For one thing, shorting a stock presents an asymmetric risk with hypothetical unlimited losses. When buying a stock (or going long on a stock) at $10 per share for example, the most you could lose is $10 or 100% of your initial investment. Shorting a stock is technically selling a stock you don’t own for a current price with the obligation to buy it back at whatever the market price is at a later time. If you were to short a stock priced at $10 today and the price of the stock moves higher to $200 per share, you will be obligated to pay $200 for each $10 investment. Losses equal to $190 per share, 19 times (or 1900%) of your initial investment.
Fortunately, most brokers will not allow you to accumulate such losses and will force you to liquidate your short position in order to maintain certain margin requirements. A short squeeze is normally a situation by which large short interest in a stock is forced to close (liquidate) at market price. This type of rush to closing large short positions inherently creates excess buying pressure on a stock, forcing it to move even higher against the short holders.
Short moves are inherently larger and quicker than long stock price appreciations. They present compelling opportunities for quick profits for those able to endure high risk and volatility in their investment. NY Times bestseller “The Big Short: Inside the Doomsday Machine” by Michael Lewis, addresses hedge funds enjoying great profits by effectively identifying shorting opportunities.
Why is it so hard to find short selling opportunities?
Betting against a company is unpopular primarily because it is counter intuitive but more so because it can be perceived unpatriotic, as if you’re betting against the American economy. The reality is that companies are not normally eager to advertise difficulties and setbacks. They are, however, quick to promote their success.
In most short opportunities, a company’s bad performance is either already baked into its stock price or would come as a complete surprise with a dramatic and quick price correction to follow. Bottom line, short opportunities are hard to foresee and even harder to react timely.
How can you beat the odds in identifying short investment opportunities?
By utilizing quantitative analysis science.
Let’s start with a simple common belief: a stock priced below its 200 day moving average is a sign of weakness and is an indication of a grim near future. By using a platform, Lucena’s QuantDesk Event Analyzer for this example, we can easily confirm or refute such a common hypothesis. Let’s roll back time and see if historically the theory above holds by conducting two event scans in 2010:
- Assess the one-month price action of all the stocks in the S&P 500 when their price was above their 200-day moving average.

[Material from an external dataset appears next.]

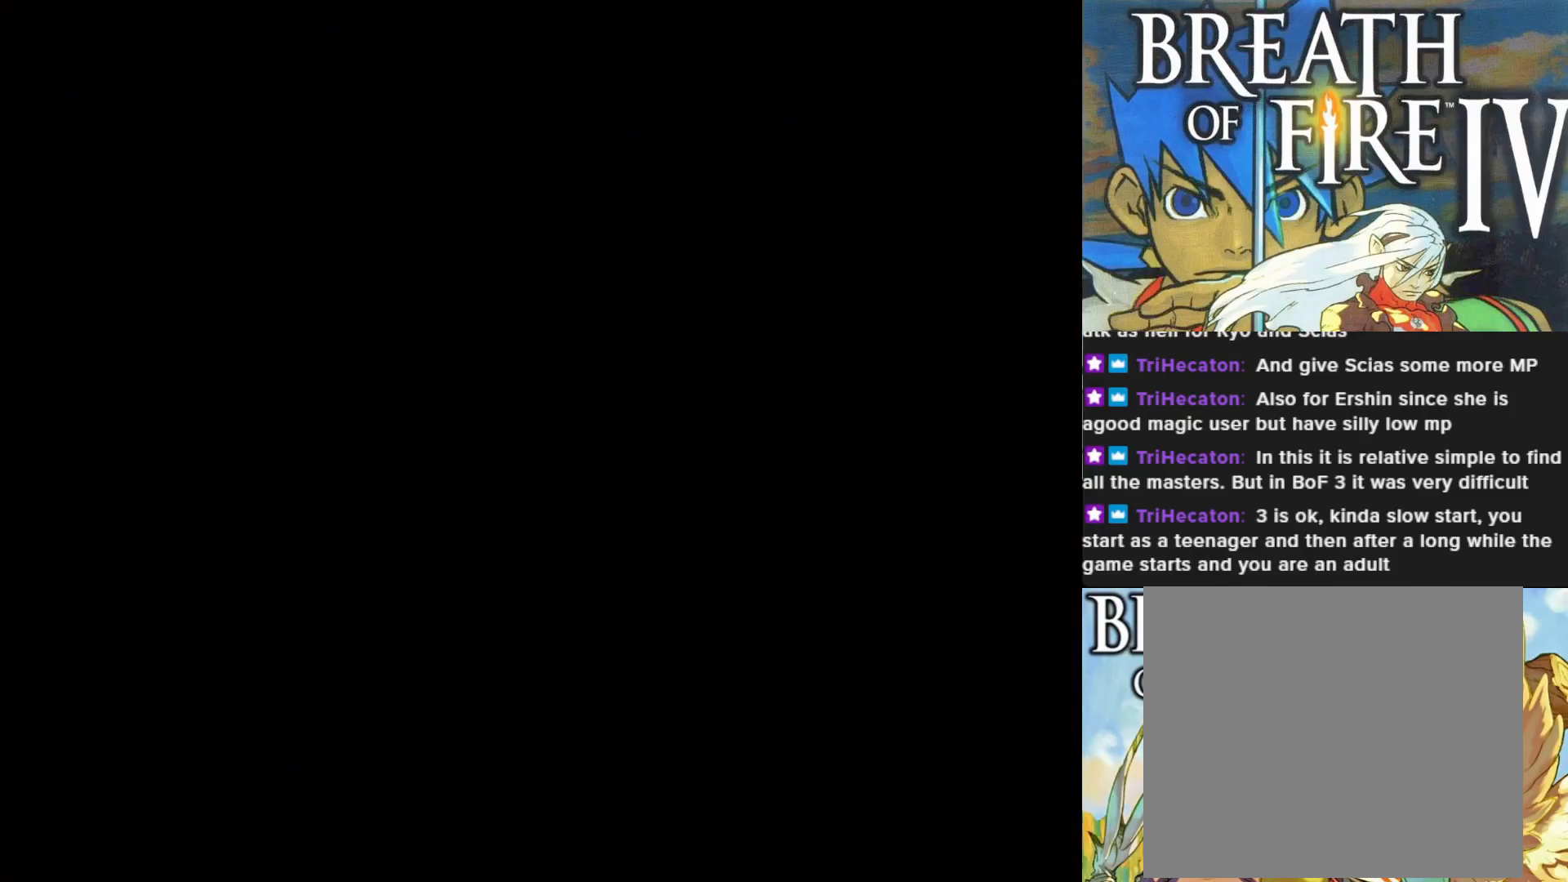
{"buttons": [], "left_stick": "center", "events": []}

- Assess the one-month price action of all the stocks in the S&P 500 when their price was below their 200-day moving average.
There are approximately three times more up than down moves, but the average market- relative change 21 trading days later (about 1 calendar month) is inconclusive. Both tests yielded a higher 21-day price action. We are looking for situations in which the stock price dropped.

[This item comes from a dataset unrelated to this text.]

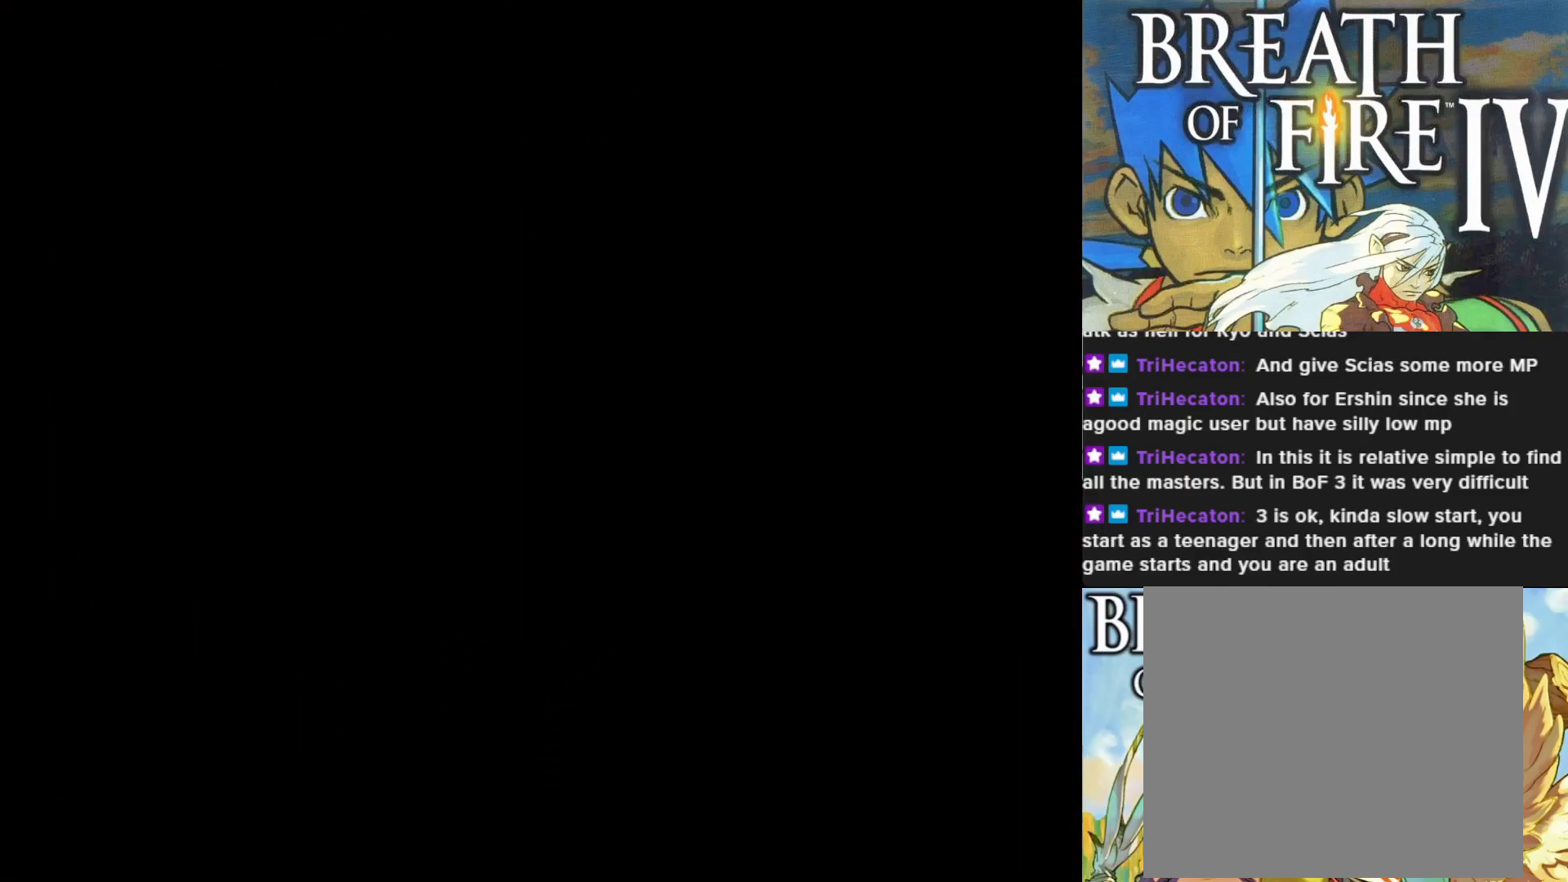
{"buttons": [], "left_stick": "center", "events": []}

Let’s further qualify our stock universe by looking at stocks with unfavorable fundamentals. How about high PE ratio relative to their peers? We are adding to the scan to include two qualifying attributes:
- Price action for stocks below their 200-day moving average.
- Above average PE ratio.
11,072 additional events during 2010. Average price move 21 days later 1.02% above the S&P 500. This is surprisingly even higher than our previous scan.
We just refuted two common market beliefs! Now let’s put some science to work.
What if we add more screening conditions (or factors) to better classify a downward price action? In QuantDesk you can apply a unique classification technology to recommend additional screening conditions from our over 900 factors to indicate a downward price move.
Although the results are encouraging, they reflect specifically what happened in 2010. It’s critical to assess how the screening conditions hold during other time periods (2011, 2012, etc.). In Quant lingo, this is called “an out of sample assessment.” If the conditions indeed hold, this could very well be the basis for a short trading strategy.
There are quite a few other important considerations (cross validation, robustness assessment, backtest simulation and more) to factor in to truly validate your investment strategy before deploying and risking capital.
Betting against a stock whether through short selling or Options can be very effective but extremely risky. To truly identify a short only strategy you need to incorporate a self-adjusting quantitative model, team up with a reputable company that can provide not just signals (in a black box), but uncover the most influential considerations contributed to the decision making process.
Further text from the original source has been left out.